EDELMAN J: That is what happens in every valuation case. If you get a comparative sale of the house next door five minutes before judgment, that might affect the valuation evidence.

MS ROUGHLEY: That would be a question for whether you could re‑open your case to adduce that evidence. That is the real issue here.

EDELMAN J: Yes.

MS ROUGHLEY: There are many times – doing a discounted cash flow evaluation of a company, for example – where you have to make a decision about where to draw the line and value it on that basis.

BEECH‑JONES J: Ms Roughley, as I understand it, you say, look, if we were against you on this aspect of the relevance of repair, you accept that it should be remitted but you do not accept there should be any indication one way or another about whether further evidence should be allowed? Or it should be against that?

MS ROUGHLEY: Should be against that, because that has been decided by the Full Court, no cross‑appeal. Your Honours, I would seek the liberty to provide the Court – I think it would be instructive to do this by giving it to my friends first – with a form of order that would meet – if your Honours were to do that, obviously we hope you do not, but if you do that – what that would look like, because there is some complexity in the Full Court’s orders dealing with other grounds of appeal and cross‑appeal that complicate the position.

In particular, in the Full Court’s orders, part of the remitter is to deal with an issue on which Ms Capic was successful, extra damages which she had not yet got. That is Full Court paragraphs 318 to 319, and it would be appropriate for the parties, if we can agree it, to provide that.

GAGELER CJ: That can be done within seven days.

MS ROUGHLEY: And if we cannot agree it, can we provide – if we cannot agree, can it our competing forms of order, your Honour?

GAGELER CJ: It would be much better if there are no competing formulas.

MS ROUGHLEY: I am not against that. That is why I asked for the opportunity to agree it first. I was trying to deal with this through the prism of the ground of appeal, and if I can ask your Honours to take up the grounds of appeal that are in volume 2 of the core appeal book, tab 14.

STEWARD J: This is your appeal?

MS ROUGHLEY: My appeal, page 528. Yes. Ground 1 attacks two aspects of the Full Court’s decision. The first is that there can be:

a departure from assessment at the time of supply –

On this, I understood my friend’s submission to say, yes there can be, no they cannot. I embrace both, but I think, ultimately, he stuck with: there can be a departure from the time of supply and continued to defend that part of the Full Court’s decision.

We oppose that, for the reasons that are set out in our written submissions, and rely on what is said in Dwyer, this part of Dwyer, at paragraph 215, where in that case it had been common ground, the issue did not need to be decided and so, at 218 the Court of Appeal left it open. But those matters of text and context, some of which your Honours referred to in questions yesterday, would all support time of supply being it. Of course, if your Honours are with me at least to that extent, ground 1(i) succeeds.

The second part of ground 1 is that part of the Full Court’s decision which embraced the idea that one can go through the exercise of the statutory criteria, but that there is some freewheeling discretion left over at the end of that to adjust the outcome. We say there is no textual, structural, or purposive – to the extent we can do that – rationale for having some freewheeling discretion that exists after applying the statutory criteria.

BEECH‑JONES J: That might turn on the word “damages”. The meaning of the word “damages” might not ‑ ‑ ‑

MS ROUGHLEY: That is how it was put. But then, the way that was justified was it is either at large – damages is then at large; what is the point of the statutory criteria? Parliament is saying you get (a) and (b), but “damages” opens up the discretion, as was indicated in one of your Honour the Chief Justice’s questions: according to what normative standard is the court to decide it?
⁂
(LIST OF TASKS):
**1)** From the hearing transcript, list every judge who speaks, giving each name as it appears.
**2)** Do these statements agree with the hearing transcript? Answer yes or no for each, quoting the deciding words. (a) Gageler CJ says the form of order can be provided within seven days. (b) The grounds of appeal are in volume 1 of the core appeal book. (c) Ms Roughley says the Full Court's decision on the matter was the subject of a cross-appeal.
**3)** Continue the hearing transcript from its last sentence.

(DATA SHOWN):
⁂
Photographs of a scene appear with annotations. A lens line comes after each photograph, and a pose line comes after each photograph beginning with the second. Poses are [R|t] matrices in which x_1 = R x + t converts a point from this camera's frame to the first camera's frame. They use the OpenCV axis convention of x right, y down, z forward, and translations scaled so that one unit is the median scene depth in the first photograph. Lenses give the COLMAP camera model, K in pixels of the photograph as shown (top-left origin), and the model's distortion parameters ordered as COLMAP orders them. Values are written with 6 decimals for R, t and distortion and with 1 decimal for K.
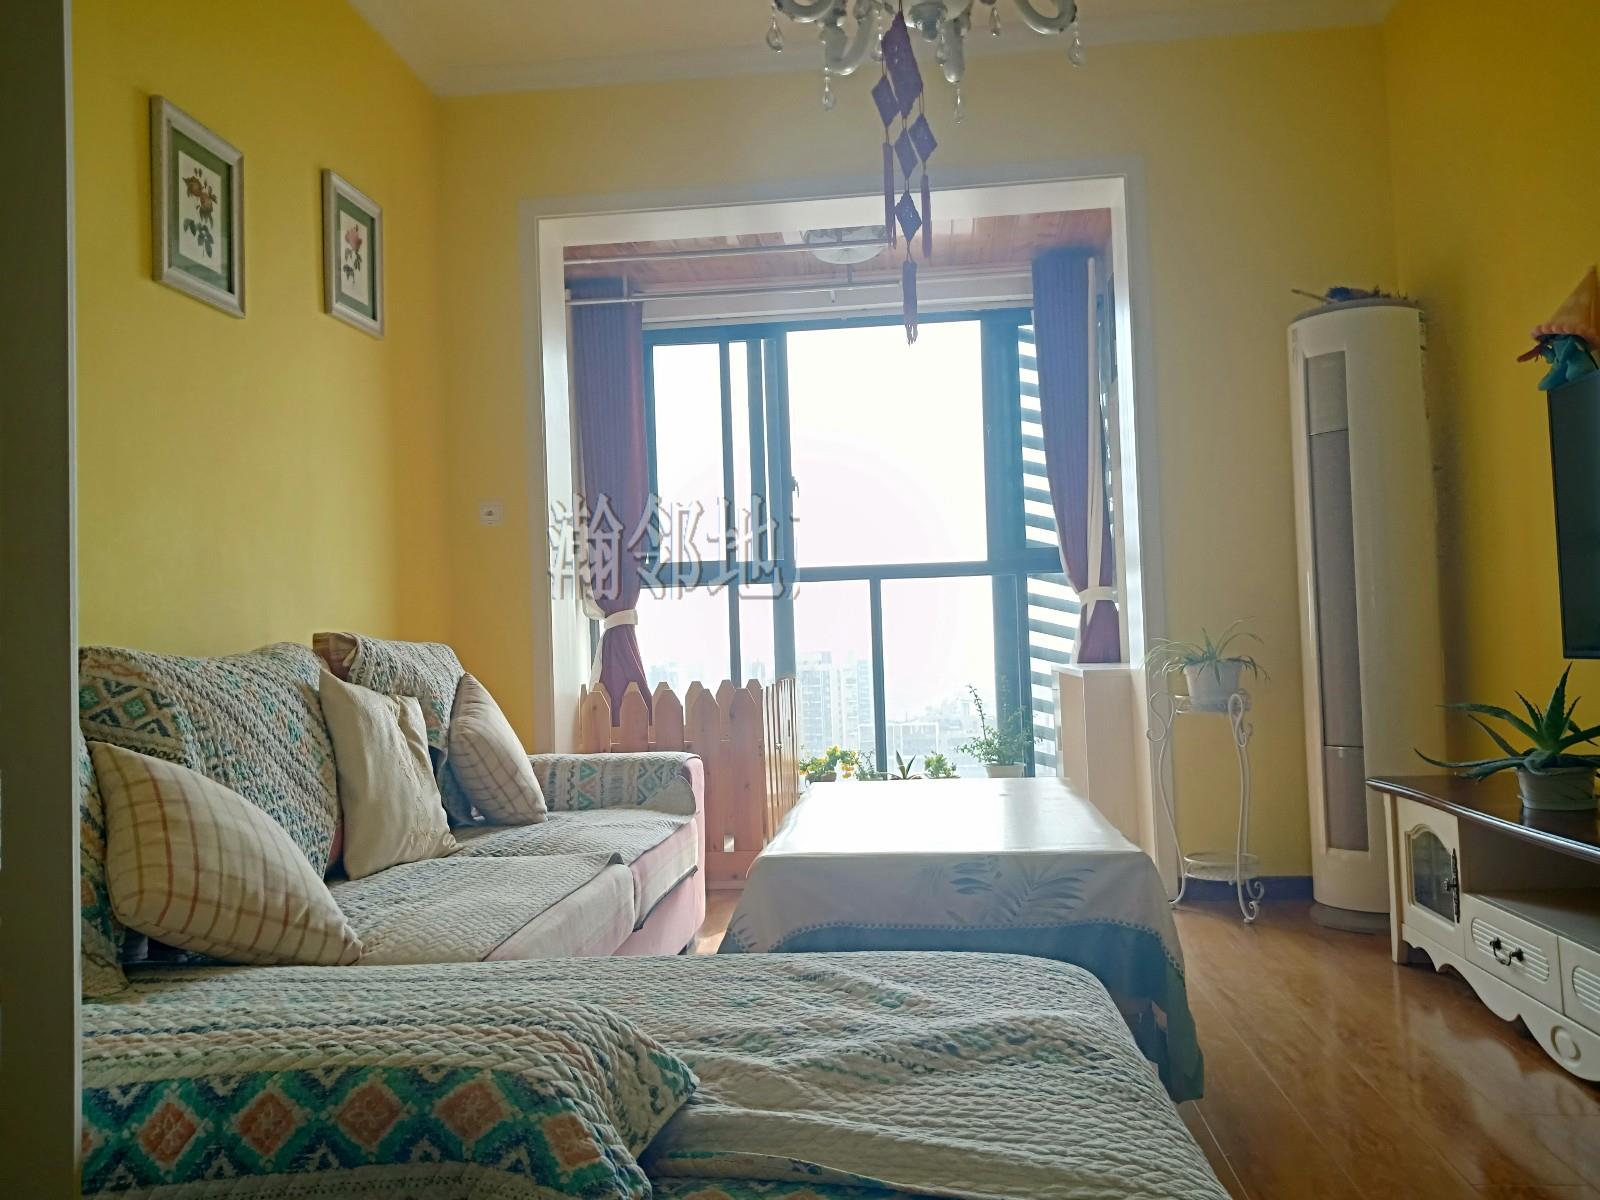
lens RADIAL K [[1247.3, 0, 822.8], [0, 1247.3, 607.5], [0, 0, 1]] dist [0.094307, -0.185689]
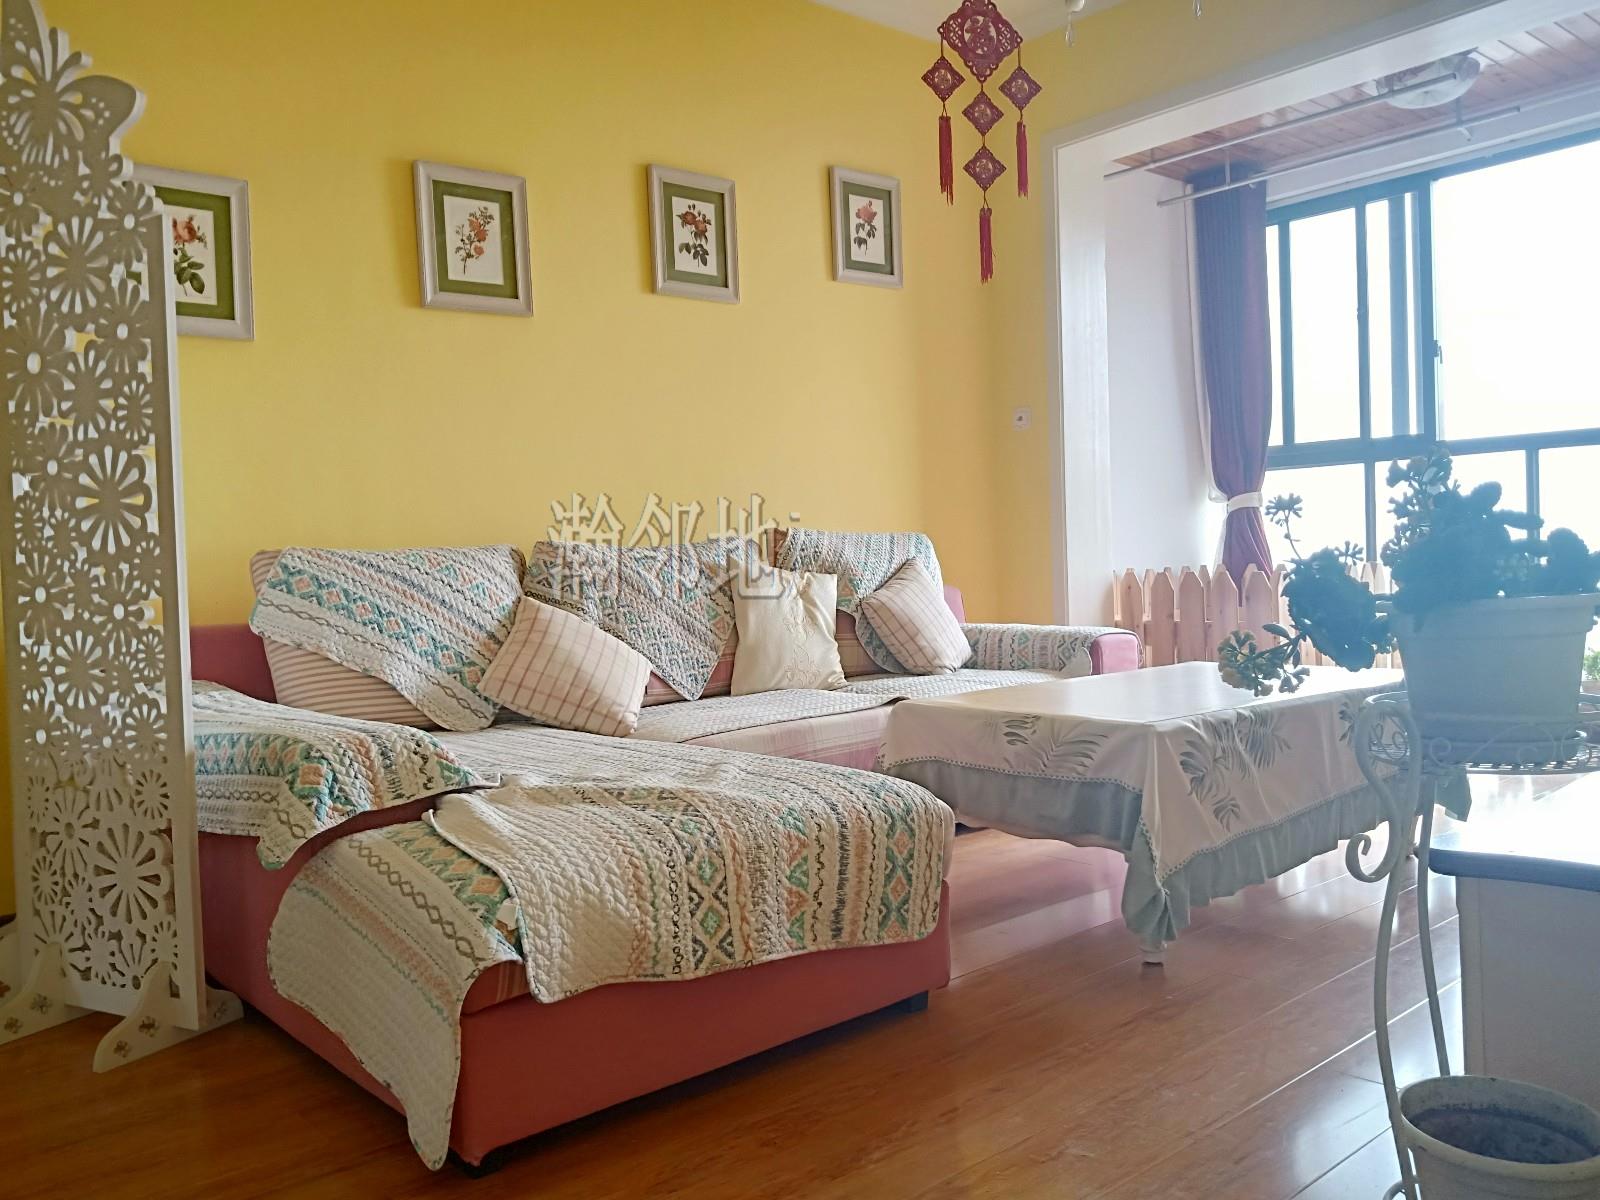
⁂
(ANSWERS GIVEN):
**1)** Edelman J, Beech‑Jones J, Gageler CJ, Steward J

**2)**
(a) Yes: "That can be done within seven days."
(b) No: "volume 2 of the core appeal book, tab 14"
(c) No: "because that has been decided by the Full Court, no cross‑appeal"

**3)**
So, we would submit, there are plenty of provisions of Parliament that indicate what a discretion to the court would look like. This is not a discretionary statute. And all of the extrinsic materials I took your Honours to yesterday would indicate that the purpose was not to leave it at large, let us go fight about it in court and see where we go, see where we get to.

The second reason it was suggested that “damages” needs to have some level of discretion in there is because it was suggested that it is necessary to import the discretion at large in order to deal with the potential for anomalous outcomes where there are multiple people in the chain of title, and so there is the judicial reserve necessary to do what is just, not only for that purpose, but it opens a gateway for a larger freewheeling discretion to adjust.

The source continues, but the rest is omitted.